Not to get religious, but one thing I find interesting about the story of Adam and Eve is the fact that God punished the first couple by farming. That seems about right. Out of all punishments in the primordial soup, and I’m sure there were some tasty ones in there, God chose boring old “soil cultivation” as his foundational punishment. Eventually, God added some spice with plagues and floods and such, but those wouldn’t add nearly as much misery without farm crops to ruin.
The point here, though, is farmers are gluttons for punishment. Year after year, farmers come back for another round of woe and bear the weight of original disciplining. In my innocence, I used to think farming was fun and exciting (a belief quickly dispelled when I planted and picked a quarter-acre patch of strawberries by myself), and I see a lot of new farmers come into the agriculture office where I work thinking the same thing. But most quit after a few years–sadly, can’t take the pain.
Not to get even more religious, but I’ll bring up another point. Right there in Genesis, written thousands of years ago, are the first documented descriptions of the two farm paradigms: (1) the organic, ideal, untainted, natural, sustaining garden planted by God and (2) the cursed and fallen land outside it, destined to be worked by the toilsome efforts of man.
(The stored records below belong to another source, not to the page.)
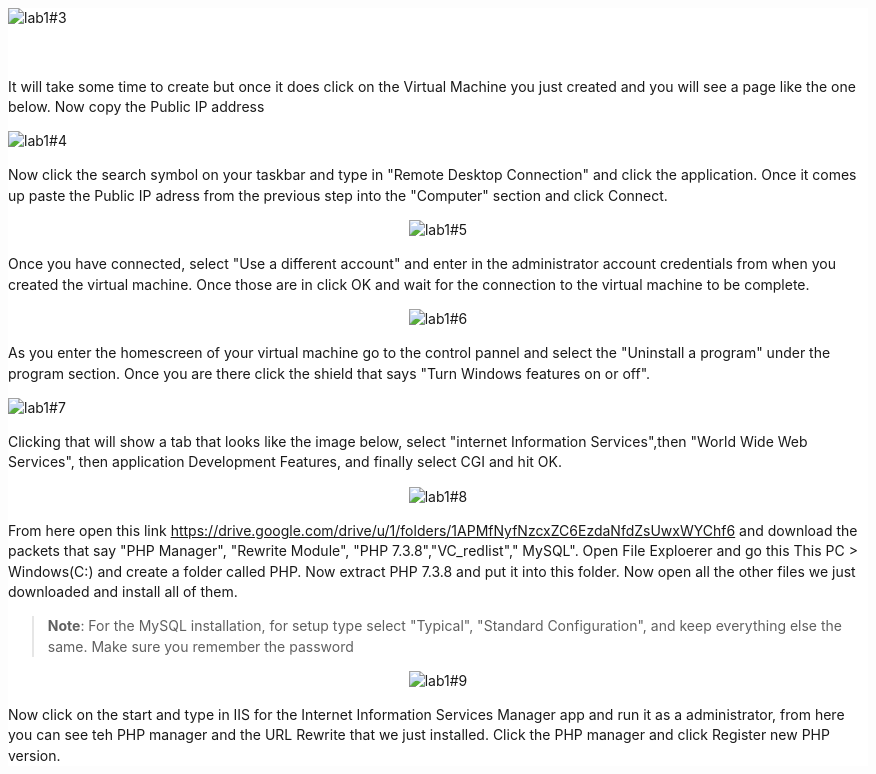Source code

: ![lab1#3](https://user-images.githubusercontent.com/106701068/232634899-55f26492-2fbb-4364-a32b-54b2e8fe1f07.png)

<br />

It will take some time to create but once it does click on the Virtual Machine you just created and you will see a page like the one below. Now copy the Public IP address

![lab1#4](https://user-images.githubusercontent.com/106701068/233213220-4a147d42-fe7e-4649-a14e-ca3f4c194e4a.png)

Now click the search symbol on your taskbar and type in "Remote Desktop Connection" and click the application. Once it comes up paste the Public IP adress from the previous step into the "Computer" section and click Connect.

<p align="center">
   <img width="305" alt="lab1#5" src="https://user-images.githubusercontent.com/106701068/233213226-bb22408f-e155-486e-8081-68bb425968cd.png">
   </p>
   
 Once you have connected, select "Use a different account" and enter in the administrator account credentials from when you created the virtual machine. Once those are   in click OK and wait for the connection to the virtual machine to be complete. 
   
<p align="center">
   <img width="342" alt="lab1#6" src="https://user-images.githubusercontent.com/106701068/233213269-8778769b-0906-42a3-a1ad-8b1980576fdb.png">
   </p>
   
  As you enter the homescreen of your virtual machine go to the control pannel and select the "Uninstall a program" under the program section. Once you are there click the shield that says "Turn Windows features on or off".
  
![lab1#7](https://user-images.githubusercontent.com/106701068/233213276-56c8abd1-102d-40ef-8321-087a7c6b7e7a.png)

Clicking that will show a tab that looks like the image below, select "internet Information Services",then "World Wide Web Services", then application Development Features, and finally select CGI and hit OK.

<p align="center">
   <img width="349" alt="lab1#8" src="https://user-images.githubusercontent.com/106701068/233213283-12b53b59-3527-481d-a173-6a61a18907e6.png">
   </p>
   
 From here open this link https://drive.google.com/drive/u/1/folders/1APMfNyfNzcxZC6EzdaNfdZsUwxWYChf6 and download the packets that say "PHP Manager", "Rewrite Module", "PHP 7.3.8","VC_redlist"," MySQL". Open File Exploerer and go this This PC > Windows(C:) and create a folder called PHP. Now extract PHP 7.3.8 and put it into this folder. Now open all the other files we just downloaded and install all of them. 
   
 >**Note**: For the MySQL installation, for setup type select "Typical", "Standard Configuration", and keep everything else the same. Make sure you remember the password 
   
<p align="center">
   <img width="643" alt="lab1#9" src="https://user-images.githubusercontent.com/106701068/233213353-1f5ba2a9-0550-4153-a085-2652c79c6651.png">
   </p>
   
 Now click on the start and type in IIS for the Internet Information Services Manager app and run it as a administrator, from here you can see teh PHP manager and the URL Rewrite that we just installed. Click the PHP manager and click Register new PHP version.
Whatever you make of Genesis, the point here is the two conflicting paradigms of agriculture are accounted for thousands of years ago.
Humanity has been in a state of cognitive dissonance ever since. Which is kinda reflected in my own thoughts about agriculture: I support farmers who shoot for a higher ideal (we may not be able to get back into the garden, but maybe we can get closer to it). Meanwhile, I also support conventional farmers who undergo the toilsome and often thankless labor of feeding the vast majority of Earth’s inhabitants, and in so doing bear the brunt of original disciplining while the rest of us eat and critique their farming methods.
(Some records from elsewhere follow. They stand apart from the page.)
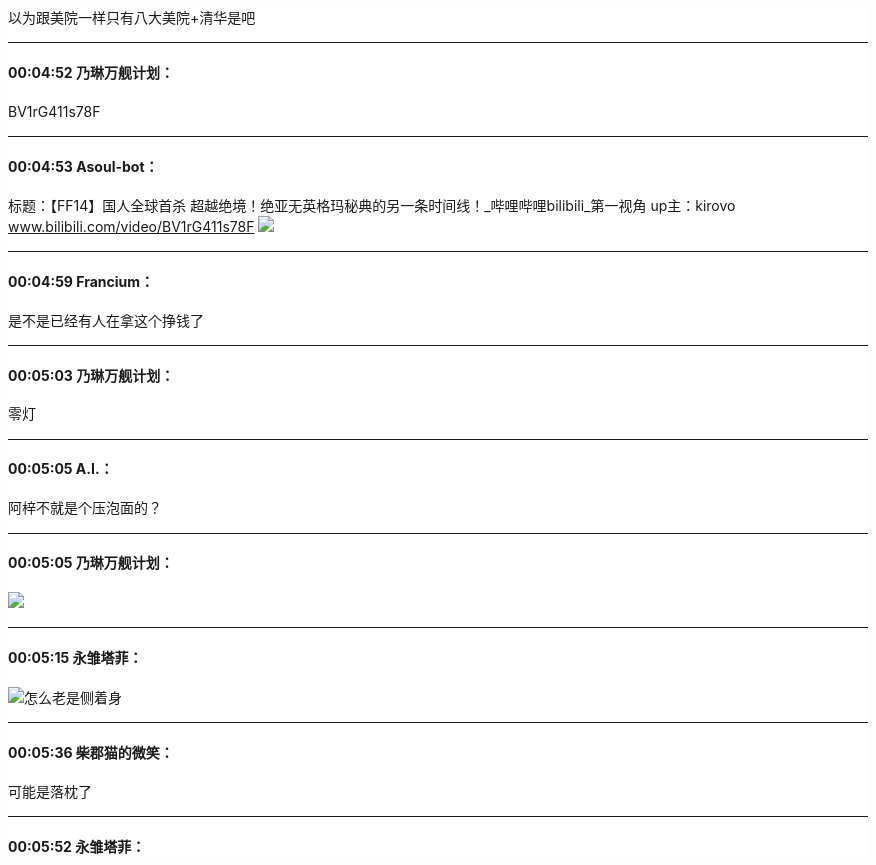 以为跟美院一样只有八大美院+清华是吧

*****

#### 00:04:52  乃琳万舰计划：

BV1rG411s78F

*****

#### 00:04:53  Asoul-bot：

标题：【FF14】国人全球首杀 超越绝境！绝亚无英格玛秘典的另一条时间线！_哔哩哔哩bilibili_第一视角
up主：kirovo
www.bilibili.com/video/BV1rG411s78F
![](http://gchat.qpic.cn/gchatpic_new/3408592334/590331701-2546182535-1120E5AD3C18ACE57F039A6FB2726811/0?term=2")

*****

#### 00:04:59  Francium：

是不是已经有人在拿这个挣钱了

*****

#### 00:05:03  乃琳万舰计划：

零灯

*****

#### 00:05:05  A.I.：

阿梓不就是个压泡面的？

*****

#### 00:05:05  乃琳万舰计划：

![](http://gchat.qpic.cn/gchatpic_new/460929153/590331701-2283137725-2FD518FA4118055C97872F8A4A789FF7/0?term=2")

*****

#### 00:05:15  永雏塔菲：

![](http://gchat.qpic.cn/gchatpic_new/2127627203/590331701-2489737535-45130FBCFDFB8700C2C2DE3293E8C662/0?term=2")怎么老是侧着身

*****

#### 00:05:36  柴郡猫的微笑：

可能是落枕了

*****

#### 00:05:52  永雏塔菲：
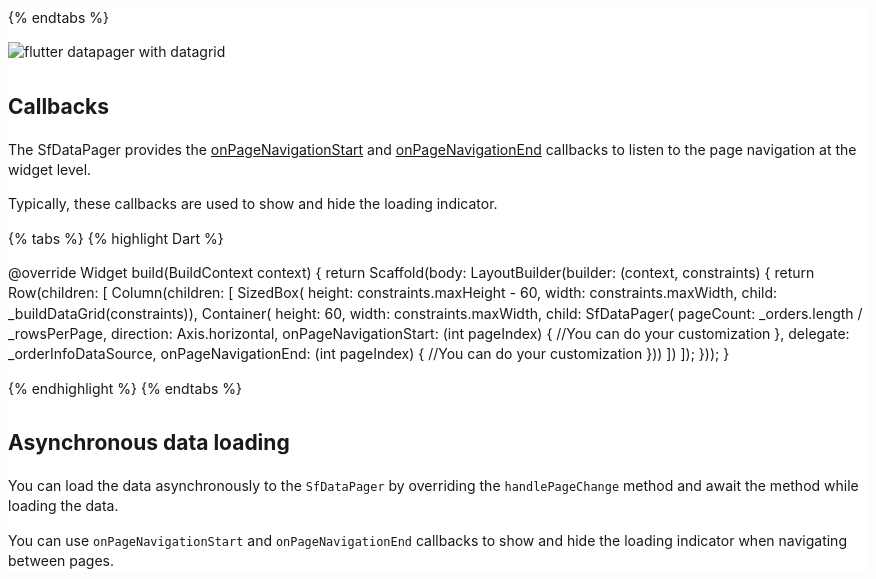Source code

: {% endtabs %}

![flutter datapager with datagrid](images/paging/flutter-datapager.png)

## Callbacks

The SfDataPager provides the [onPageNavigationStart](https://pub.dev/documentation/syncfusion_flutter_datagrid/latest/datagrid/SfDataPager/onPageNavigationStart.html) and [onPageNavigationEnd](https://pub.dev/documentation/syncfusion_flutter_datagrid/latest/datagrid/SfDataPager/onPageNavigationEnd.html) callbacks to listen to the page navigation at the widget level.

Typically, these callbacks are used to show and hide the loading indicator.

{% tabs %}
{% highlight Dart %}

  @override
  Widget build(BuildContext context) {
    return Scaffold(body: LayoutBuilder(builder: (context, constraints) {
      return Row(children: [
        Column(children: [
          SizedBox(
              height: constraints.maxHeight - 60,
              width: constraints.maxWidth,
              child: _buildDataGrid(constraints)),
          Container(
              height: 60,
              width: constraints.maxWidth,
              child: SfDataPager(
                  pageCount: _orders.length / _rowsPerPage,
                  direction: Axis.horizontal,
                  onPageNavigationStart: (int pageIndex) {
                    //You can do your customization
                  },
                  delegate: _orderInfoDataSource,
                  onPageNavigationEnd: (int pageIndex) {
                    //You can do your customization
                  }))
        ])
      ]);
    }));
  }

{% endhighlight %}
{% endtabs %}

## Asynchronous data loading

You can load the data asynchronously to the `SfDataPager` by overriding the `handlePageChange` method and await the method while loading the data.

You can use `onPageNavigationStart` and `onPageNavigationEnd` callbacks to show and hide the loading indicator when navigating between pages.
The way I look at it, there’s no perfect paradigm of farming, no perfect farm, no perfect farmers. Just people, most of whom are exhausted and trying to make it through the day, doing the best they can with their particular helping of primordial soup.

Love this- thanks!
Mind you I was an accountant and that’s just as dull…a bean counter most times…..toiling the soil…I have now two hectares in France is kinda nicer and I keep poultry. But I get your point.
I look down at my hands, calloused, chapped and worn from planting this year’s new orchard trees and I think, “Is this penance?”
While I don’t literally believe a word of the Garden of Eden story, I find it moving as an expression of romanticized vague memories of a hunter-gatherer past. The switch to farming was a sweet deal for rulers and priests but had severe downsides for Joe Blow.